Workshop SDS: Registration
View Submission - SDS2022
A0176
Title: Biplots in dimension reduction and clustering Authors:  Michel van de Velden - Erasmus University Rotterdam (Netherlands) [presenting]
Alfonso Iodice D Enza - University of Naples Federico II (Italy)
Angelos Markos - Democritus University Of Thrace (Greece)
Abstract: In unsupervised learning, dimension reduction (e.g., PCA) and distance-based clustering are often applied sequentially: the distances used to cluster the observations are computed on the reduced dimensions. Since the dimension reduction step does not take into account the possible cluster structure, it is possibly detrimental to the clustering step. Methods for joint dimension reduction and clustering combine the two in a single optimization problem which is solved using iterative procedures alternating the two steps.

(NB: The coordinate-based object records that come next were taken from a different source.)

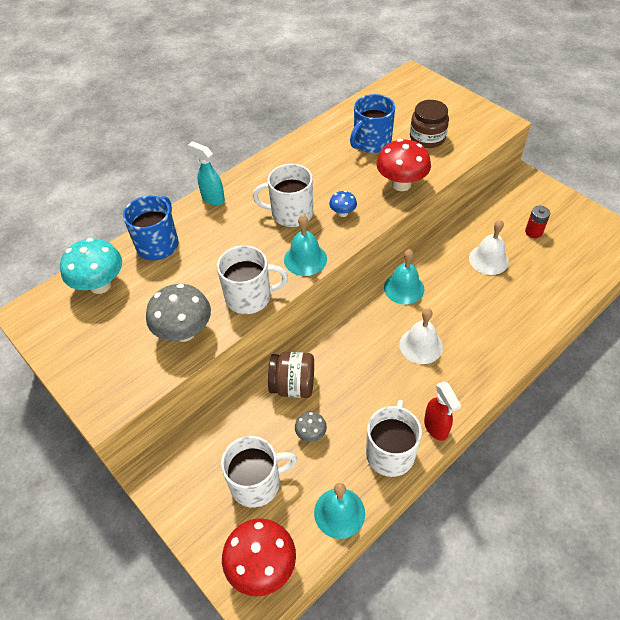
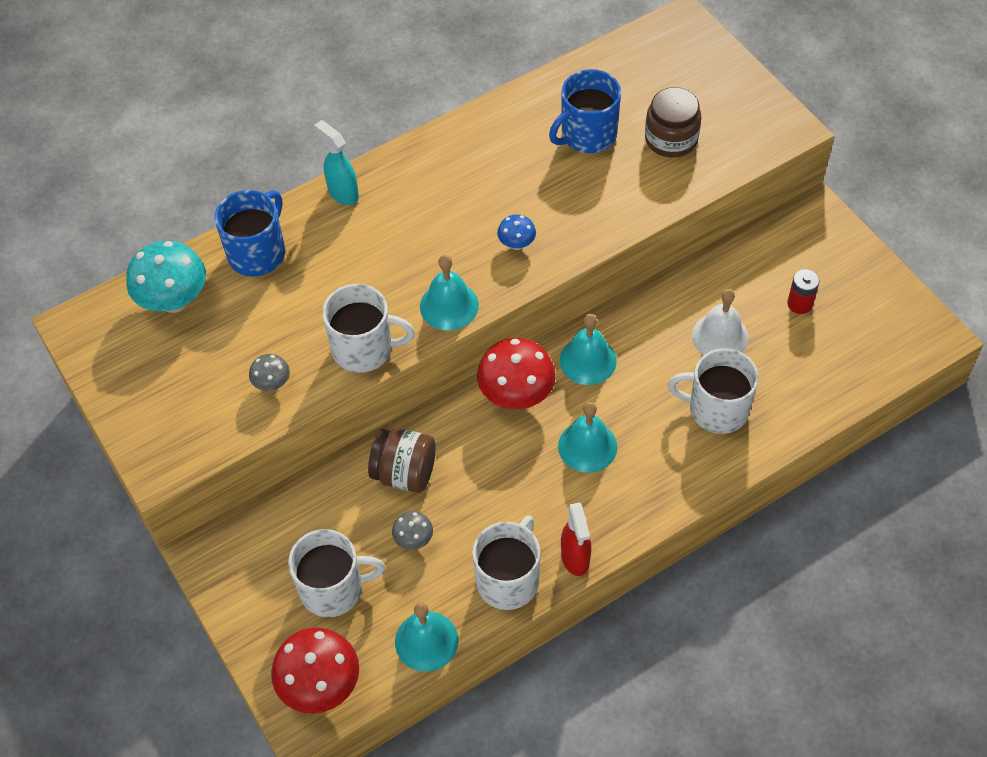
camera: 10 degrees right, 5 degrees up
grey mushroom [146,284,211,342] -> grey mushroom [249,354,290,391], size x0.50
white mug [253,164,313,227] -> white mug moved to [668,348,759,434]
red mushroom [377,139,431,191] -> red mushroom moved to [477,338,556,409]
white bell [399,308,443,364] -> turquoise bell [558,402,617,473]

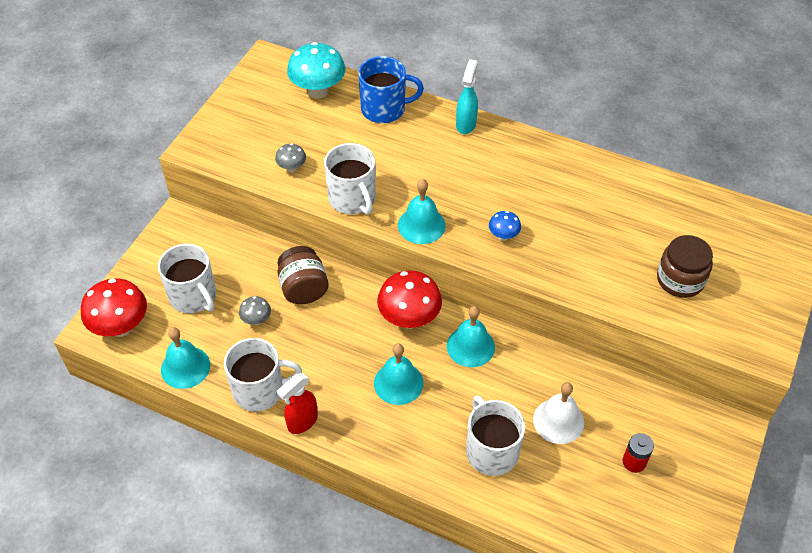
camera: 55 degrees right, 5 degrees down
blue mug [549,69,621,153] -> none

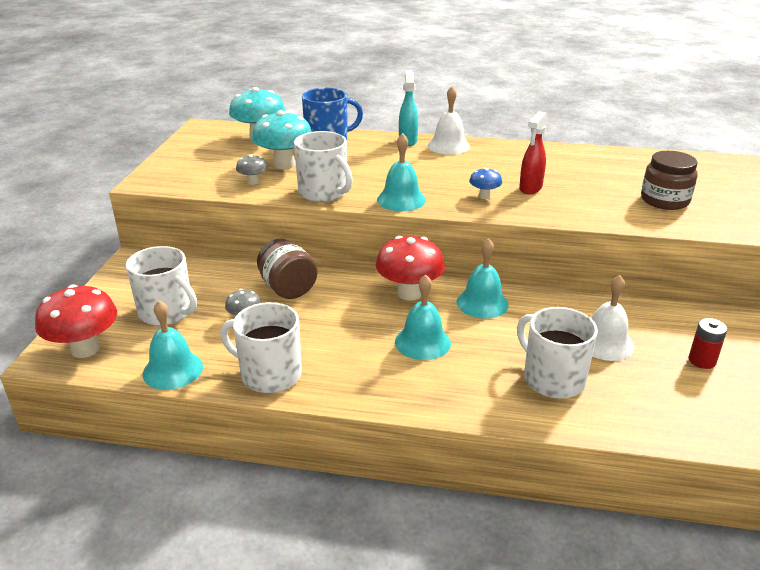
camera: 15 degrees left, 20 degrees down
white mug [224,338,302,411] -> white mug turned 135 degrees counterclockwise [220,302,302,393]
red spray bottle [277,373,318,434] -> red spray bottle moved to [519,112,548,194]
none -> turquoise mushroom [252,110,312,169]
none -> white bell [428,86,470,155]

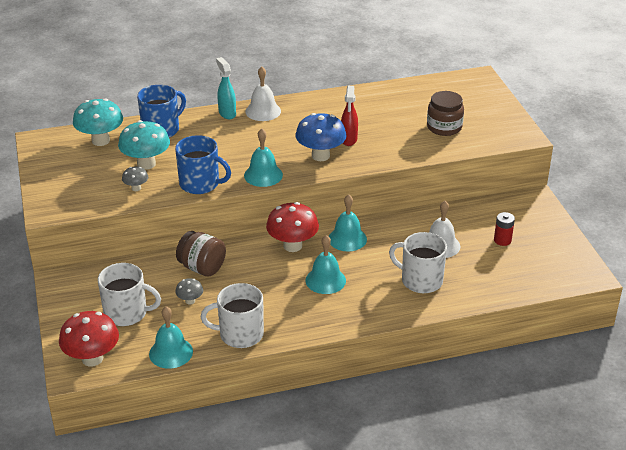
camera: 25 degrees left, 5 degrees up
white mug [294,131,353,202] -> blue mug [175,135,231,194]
blue mushroom [469,168,502,199] -> blue mushroom [296,113,347,161], size x2.00

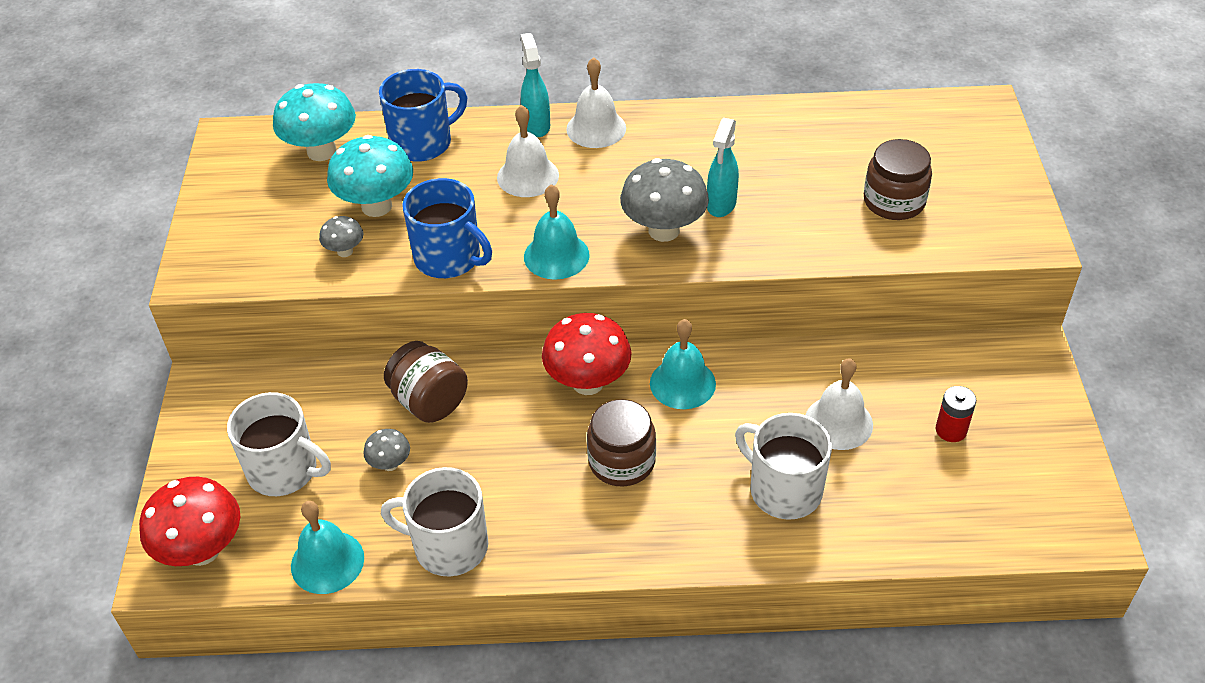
camera: 15 degrees right, 10 degrees up
blue mushroom [296,113,347,161] -> grey mushroom [620,158,709,242]
turquoise bell [306,235,346,294] -> brown jar [587,399,656,486]
red spray bottle [341,86,358,146] -> turquoise spray bottle [707,118,739,217]
none -> white bell [497,105,559,197]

Just like for principal component methods, different approaches have been proposed that deal with continuous, categorical or mixed-type data. In particular, for continuous data, reduced K-means combines principal component analysis with K-means clustering; for categorical data, cluster correspondence analysis combines correspondence analysis with K-means; for mixed-type data, mixed Reduced K-means combines factor analysis for mixed data with K-means. The biplot visualization of the solution is of particular interest for interpretation purposes: the low-dimensional map can be very helpful for cluster characterization. We illustrate the use of biplots in the context of dimension reduction and clustering.